Style Over Substance, Blood Over Brains

To be fair, May the Devil Take You Too isn’t boring. It moves quickly, it looks slick, and some of the set pieces are fun in a theme-park-haunted-house way. There’s an energy to Tjahjanto’s direction that keeps you from ever checking your watch.

But by the end, you might find yourself asking what, exactly, all the chaos added up to. The trauma of the orphan group is sketched rather than explored. Alfie’s ongoing torment is recycled rather than deepened. The mythology expands outward while emotionally shrinking inward.

It’s like being served a second plate of dessert when you’re still full from the first: technically, it’s more of what you liked, but your body is quietly begging for something with substance.

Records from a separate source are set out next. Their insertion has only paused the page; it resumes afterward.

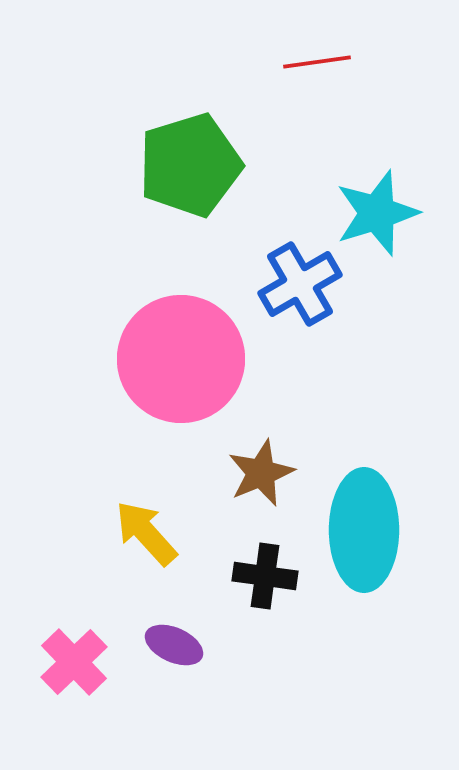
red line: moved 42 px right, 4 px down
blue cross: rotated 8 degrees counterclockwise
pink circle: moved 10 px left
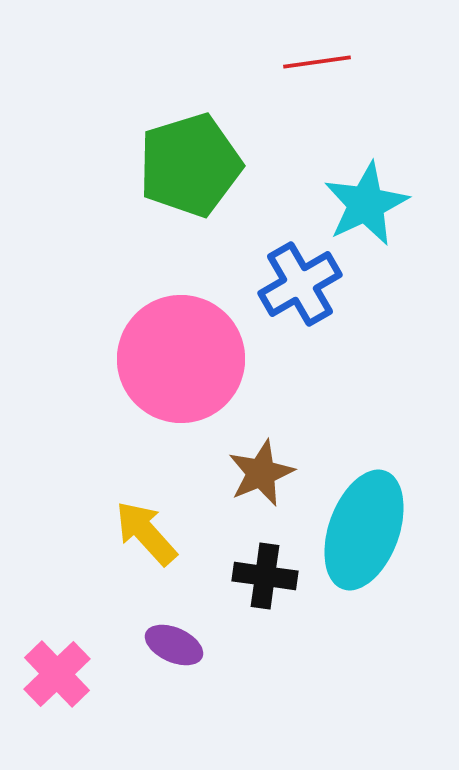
cyan star: moved 11 px left, 9 px up; rotated 8 degrees counterclockwise
cyan ellipse: rotated 20 degrees clockwise
pink cross: moved 17 px left, 12 px down
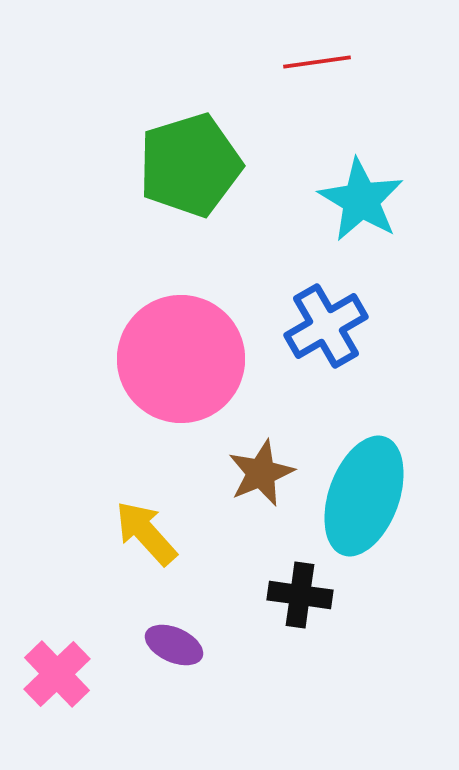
cyan star: moved 5 px left, 4 px up; rotated 16 degrees counterclockwise
blue cross: moved 26 px right, 42 px down
cyan ellipse: moved 34 px up
black cross: moved 35 px right, 19 px down
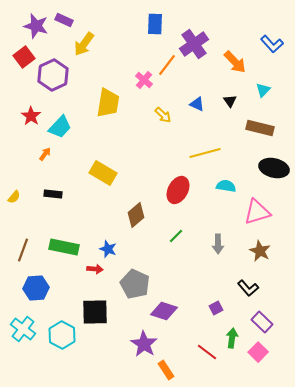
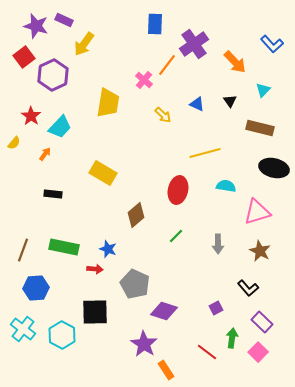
red ellipse at (178, 190): rotated 16 degrees counterclockwise
yellow semicircle at (14, 197): moved 54 px up
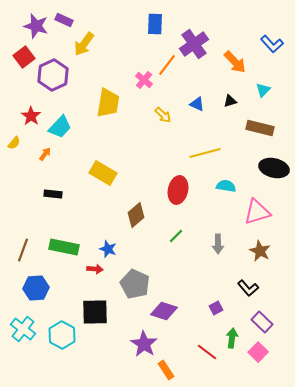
black triangle at (230, 101): rotated 48 degrees clockwise
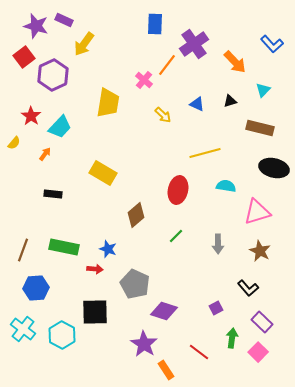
red line at (207, 352): moved 8 px left
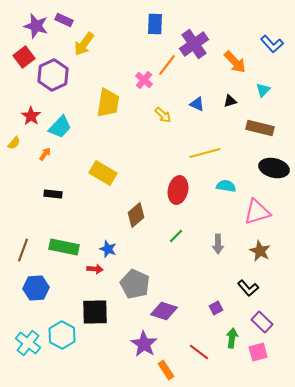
cyan cross at (23, 329): moved 5 px right, 14 px down
pink square at (258, 352): rotated 30 degrees clockwise
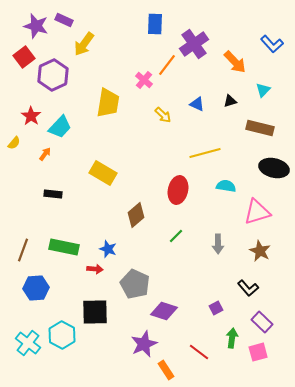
purple star at (144, 344): rotated 16 degrees clockwise
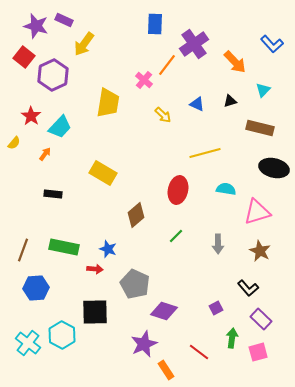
red square at (24, 57): rotated 15 degrees counterclockwise
cyan semicircle at (226, 186): moved 3 px down
purple rectangle at (262, 322): moved 1 px left, 3 px up
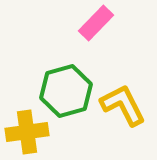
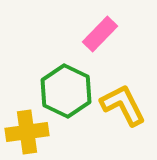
pink rectangle: moved 4 px right, 11 px down
green hexagon: rotated 18 degrees counterclockwise
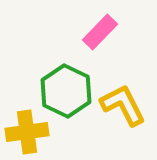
pink rectangle: moved 2 px up
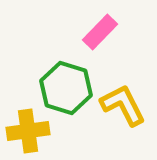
green hexagon: moved 3 px up; rotated 9 degrees counterclockwise
yellow cross: moved 1 px right, 1 px up
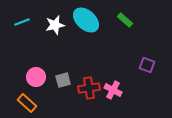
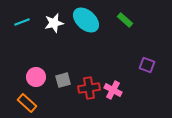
white star: moved 1 px left, 2 px up
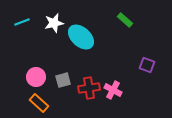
cyan ellipse: moved 5 px left, 17 px down
orange rectangle: moved 12 px right
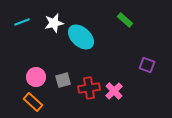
pink cross: moved 1 px right, 1 px down; rotated 18 degrees clockwise
orange rectangle: moved 6 px left, 1 px up
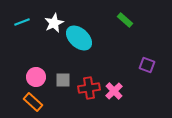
white star: rotated 12 degrees counterclockwise
cyan ellipse: moved 2 px left, 1 px down
gray square: rotated 14 degrees clockwise
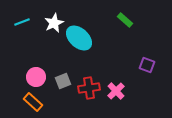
gray square: moved 1 px down; rotated 21 degrees counterclockwise
pink cross: moved 2 px right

Final Verdict: May the Devil Take the Script Doctor Next Time

May the Devil Take You Too is the kind of sequel that insists on going bigger when it should have gone deeper. It’s not a total disaster—there are solid performances, stylish horror moments, and enough frantic energy to keep gore fans entertained.

But as a follow-up, it feels strangely hollow. The potential for a truly disturbing story about abuse, guilt, and demonic exploitation is definitely there. It’s just buried under a landslide of jump scares, expository yelling, and demon theatrics.

By the time Moloch resurrects Alfie and basically says, “Not yet, we need you for the next movie,” you may find yourself siding with the demon—not out of evil, but out of shared exhaustion.